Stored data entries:
►

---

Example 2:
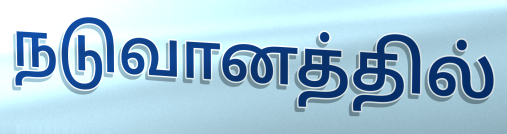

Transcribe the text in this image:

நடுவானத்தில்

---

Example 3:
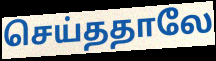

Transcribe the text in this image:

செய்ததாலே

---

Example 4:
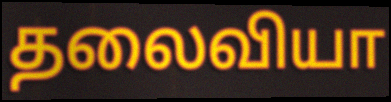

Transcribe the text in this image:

◄
►

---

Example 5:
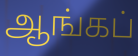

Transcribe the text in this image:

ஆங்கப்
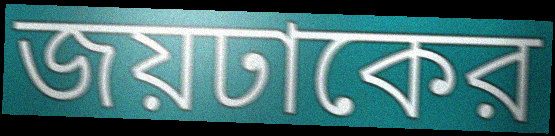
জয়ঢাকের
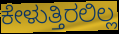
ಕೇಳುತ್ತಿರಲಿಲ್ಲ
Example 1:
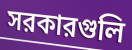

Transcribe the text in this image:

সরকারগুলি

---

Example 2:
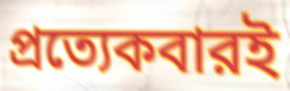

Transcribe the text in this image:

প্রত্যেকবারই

◄

- PROBLEM DETAILS
Lines that contain "Example" should be pulled from the entries above and reported.

- SOLUTION TO THIS EXERCISE
Example 2:
Example 3:
Example 4:
Example 5:
Example 1:
Example 2:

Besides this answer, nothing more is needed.